NUMARASI : 2012/1104-2014/128

 

Taraflar arasında görülen davada İstanbul Anadolu 2. Asliye Ticaret Mahkemesi’nce verilen 29/05/2014 tarih ve 2012/1104-2014/128 sayılı kararın Yargıtayca incelenmesi davacı vekili tarafından istenmiş ve temyiz dilekçesinin süresi içinde verildiği anlaşılmış olmakla, dava dosyası için Tetkik Hakimi davacı tarafından düzenlenen rapor dinlendikten ve yine dosya içerisindeki dilekçe, layihalar, duruşma tutanakları ve tüm belgeler okunup, incelendikten sonra işin gereği görüşülüp, düşünüldü:

Davacı vekili, davalının üst taşıyıcı olduğu ve İstanbul’dan İngiltere’ye taşınacak olan emtianın davalı şirket tarafından taşınması konusunda görevlendirilen şirkete ait araçta taşınması sırasında emtianın yük alıcısı olan sigortalı şirketin şoförleri tarafından, ilgili güzergahta araçlarını park ederek uyumaları ve uyanmaları sonrasında aracın dorse mührünün olmadığının ve araç içerisindeki emtianın boşaltıldığının fark edildiğini, meydana gelen olay neticesinde müvekkili tarafından sigortalıya tazminat ödendiğini ve müvekkilinin sigortalısının haklarına halef olduğunu, ödenen tazminatın tahsili için davalı aleyhine icra takibi başlatıldığını ancak, davalının haksız itirazı ile takibi durdurduğunu ileri sürerek, itirazın iptalini ve %40’dan aşağı olmamak üzere icra inkar tazminatının tahsilini talep ve dava etmiştir.

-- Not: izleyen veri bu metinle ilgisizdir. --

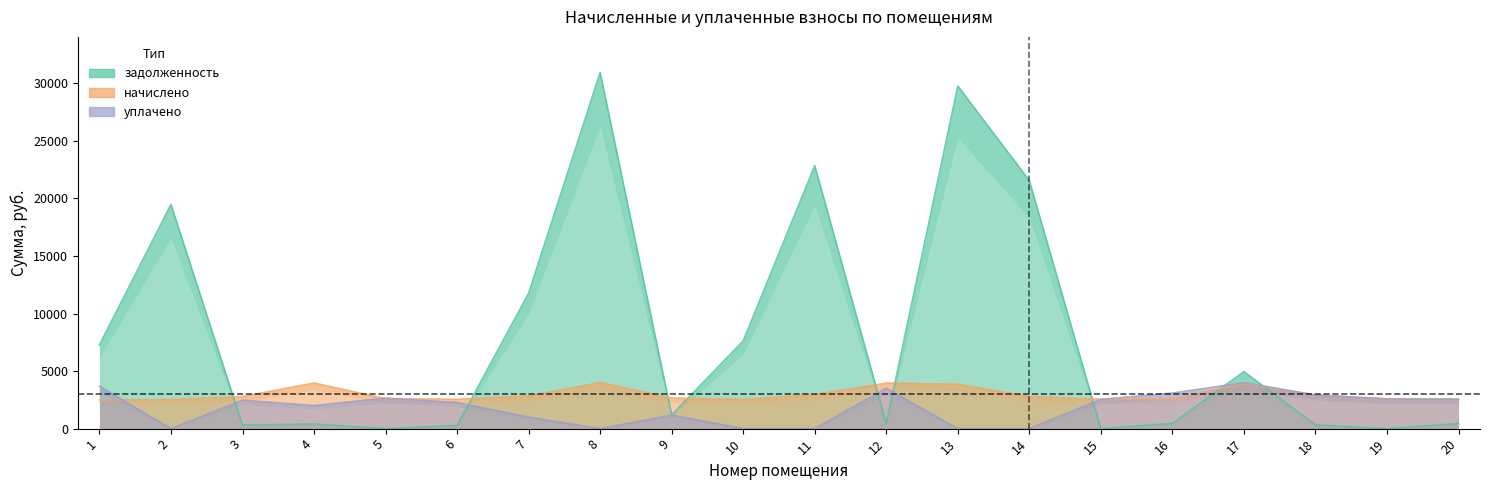

At which category does уплачено reach its first local valley?

2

Davalı vekili, davanın reddini istemiştir.

Mahkemece dosya üzerinden yapılan inceleme neticesinde, dosyanın 27/02/2014 tarihli celsede işlemden kaldırıldığı ve HMK’nın 150/1 maddesi uyarınca işlemden kaldırıldığı tarihten itibaren üç aylık süre içerisinde yenilenmediği gerekçesiyle, HMK’nın 150/5 maddesi uyarınca davanın açılmamış sayılmasına karar verilmiştir.

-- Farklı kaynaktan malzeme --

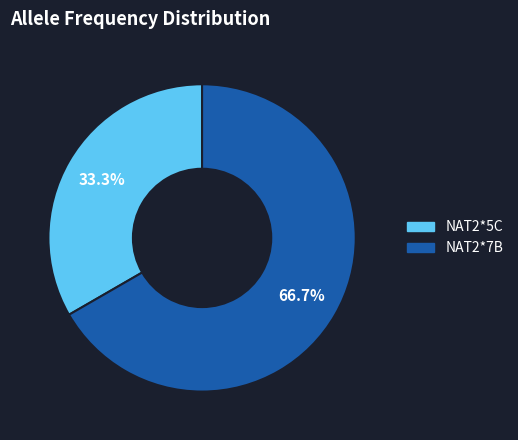

Count the number of slices in the pie.

2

Kararı, davacı vekili temyiz etmiştir.

1- Davacı vekilinin eski hale getirme talebinin, 6100 sayılı HMK’nın 95 vd. maddeleri uyarınca kabulü ile, temyiz isteminin süresinde yapıldığı sonucuna varılarak temyiz itirazlarının incelenmesine geçilmesine karar verilmiştir.

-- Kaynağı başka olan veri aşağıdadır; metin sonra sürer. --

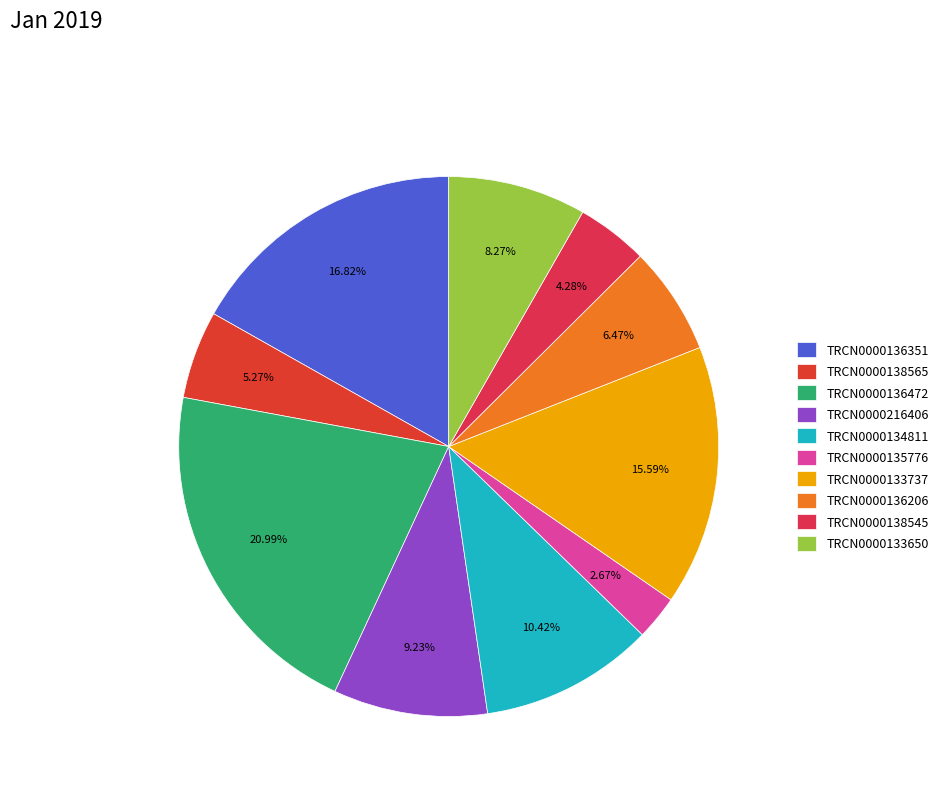

Count the number of slices in the pie.

10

2- Dava, taşımadan kaynaklı hasar bedelinin rücuen tahsili için başlatılan icra takibine vaki itirazın iptali istemine ilişkin olup, mahkemece yukarıda özetlenen gerekçe ile davanın açılmamış sayılmasına karar verilmiştir. Ancak, oturumun 27/02/2014 tarihine bırakıldığı 26/09/2013 tarihli celsede, davacı vekilince mazeret dilekçesi verilmiş, mahkemece “taraf vekillerinin mazeretlerinin kabulüne, duruşma gününü davacı vekilinin UYAP’dan öğrenmesine, davalı vekilinin dilekçesine eklediği pul ile kendisine tebliğine” karar verilmiştir. Oysa, HMK’da duruşma gününün UYAP’dan öğrenilmesi diye bir usul bulunmamaktadır. O halde, mahkemece davacı vekilinin mazereti kabul edildiğine göre, 27/02/2014 tarihli yeni duruşma günü davacı vekiline usulüne uygun bir şekilde bildirilmeden, belirtilen tarihte davacı vekilinin duruşmaya katılmadığından bahisle dosyanın işlemden kaldırılması ve neticede yanılgılı değerlendirme ile yazılı şekilde hüküm tesisi doğru olmamış, bozmayı gerektirmiştir.

SONUÇ: Yukarıda (1) numaralı bentte açıklanan nedenlerle, davacı vekilinin eski hale getirme talebinin kabulü ile, temyiz isteminin süresinde yapıldığı sonucuna varılarak temyiz itirazlarının incelenmesine, (2) numaralı bentte açıklanan nedenlerle, davacı vekilinin temyiz itirazlarının kabulü ile kararın davacı yararına BOZULMASINA, ödediği temyiz peşin harcın isteği halinde temyiz edene iadesine, 14/10/2015 tarihinde oybirliğiyle karar verildi.